Now that the "Big Day" is over and we are trying to get back to normal, whatever that may be, perhaps we should try to figure out how to keep some of Christmas in our lives. People tend to feel "let down" after such an intense celebration. It takes intentional effort to keep the spirit of Christmas alive when it is over. So many things mitigate against it. Several years ago Howard Thurman wrote a free-verse poem about taking Christmas beyond December 25th.
"When the song of the angel is stilled, when the star in the sky is gone,
When the kings and princes are home. When the shepherds are back with their flocks;
The work of Christmas begins:
To find the lost, to heal the broken, to feed the hungry, to release the prisoner,
To rebuild the nations, to bring peace among people, to make music in the heart..."

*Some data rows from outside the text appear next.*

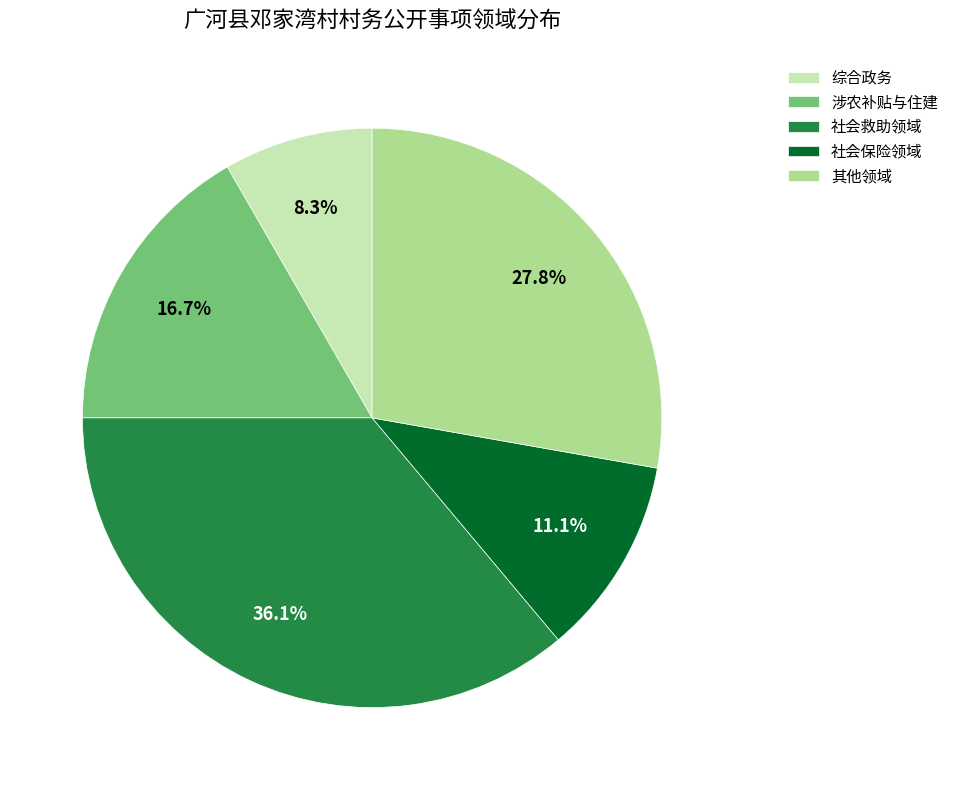

What percentage do 社会保险领域 and 其他领域 together represent?

38.9%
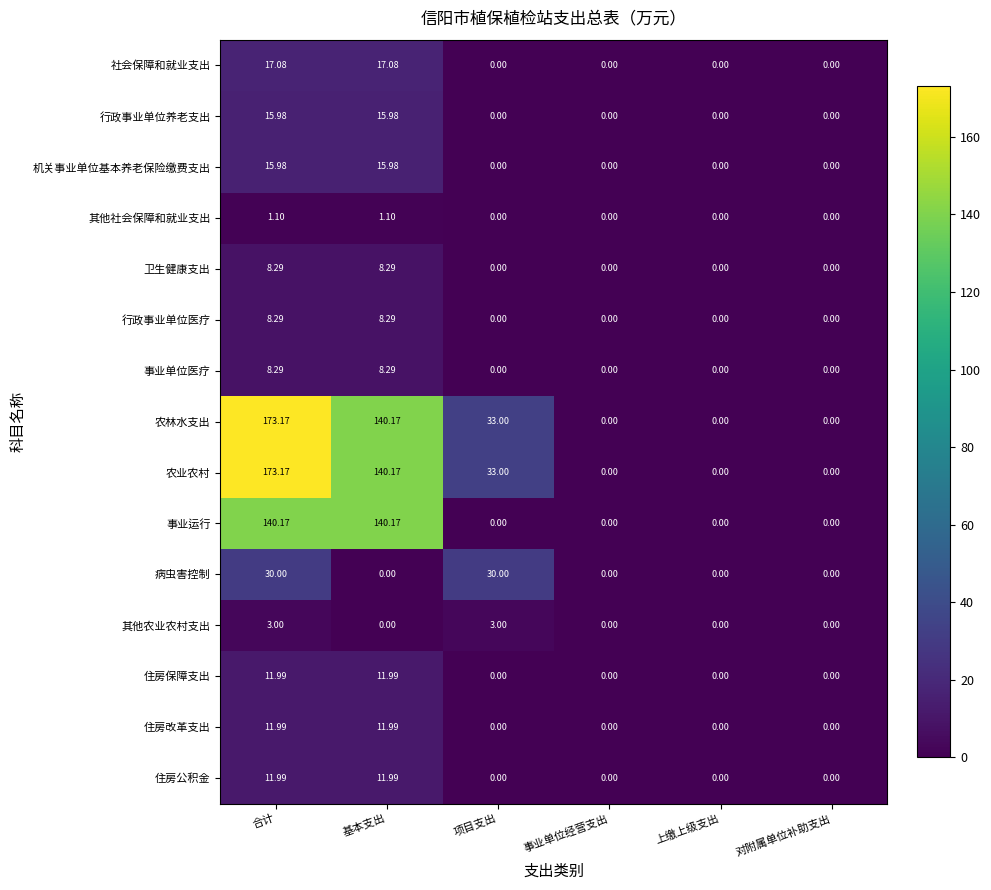

What is the maximum value shown in the chart?

173.2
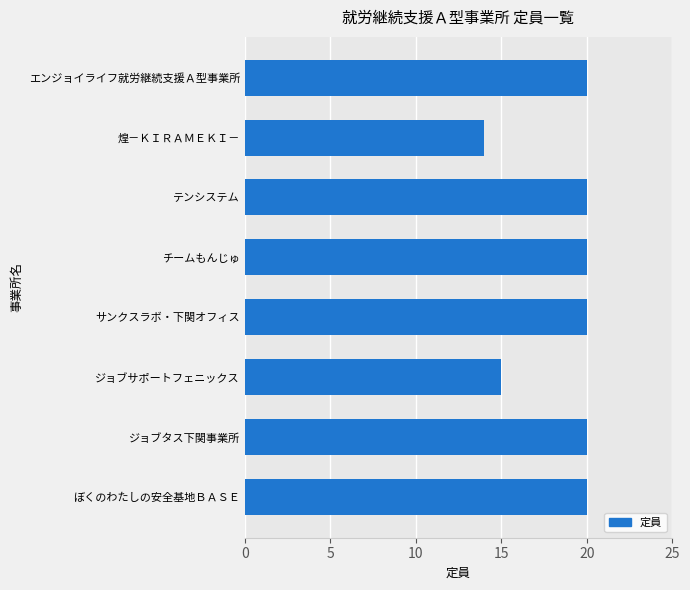

Read the value at 煌－ＫＩＲＡＭＥＫＩ－.

14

Most of the baubles we got or gave are soon gone, forgotten or stored out of sight in the attic. What we actually keep from the season are the intangibles. There is the spirit of excited joy we experienced/shared with the children who were too young and innocent to worry about mundane things like paying off credit cards and balancing the budget. There remains the joy of seeing the older children come home from college or distant work places, and seeing how they have grown and changed (hopefully for the better). There is the lingering memory of having extended members of our family of origin get together to swap grandiose tales of how things were when they were growing up. For many years my family of origin got together at the old home place where we grew up during the depression. We would celebrate the fact that we were all still alive and of sound mind (relatively speaking). We would recite embellished and polished gems of oral tradition about the good old days which were so hard -- and so good. But times change. Death and distance have left my family of origin, and perhaps yours, with only the memories we struggle to keep.

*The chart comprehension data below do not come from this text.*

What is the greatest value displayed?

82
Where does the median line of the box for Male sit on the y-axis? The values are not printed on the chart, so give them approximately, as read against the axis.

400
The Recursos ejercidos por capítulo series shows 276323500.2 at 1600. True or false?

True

Christmas is not a happy time for everyone. There are people who, for unspoken reasons, are glad that Christmas is over. They are weary of pretending to be happy when deep down they are sad. They have felt trapped by the common expectations of the season and the expectations of others, and have feigned as best they could a "holiday spirit". We all know someone for whom this was the first Christmas after some significant loss such as death, divorce or one of the many other ways you can lose someone or something. There are those whose historical losses, failures and feelings of brokenness float to the surface at Christmas time, and they find themselves reliving some of the worst experiences of their past. And, then there are also some whose memories of "Christmases past" are just not happy. Be gentle and careful when you relate to people who morph into modern-day Scrooges. There are more of them than you think, and the reasons for their seasonal brittleness may be more complex than you can imagine.
This week between Christmas and the beginning of a new year is a good time to remember resolutions and promises made to ourselves, God, and other people. Did you keep the promises, or will you need to try again? Let me tell you a story of someone who kept his promise.
It was the day after Christmas at a church in San Francisco. As the pastor of the church was looking at the Nativity scene in the narthex and getting ready to store it until the next year, he noticed that the baby Jesus figure was missing from the manger. He went outside and saw a little boy pulling a red wagon down the street. The baby Jesus figure was in the red wagon. He walked up to the child and asked, "Son, where did you get that baby Jesus?" The little boy said, "I got him from the church." "Why did you take him?", the pastor asked. The little boy replied, "Well about a week before Christmas I prayed and told Jesus that if he would bring me a red wagon for Christmas, I would give him a ride!"
May we all be so faithful to our promises -- each in our own way.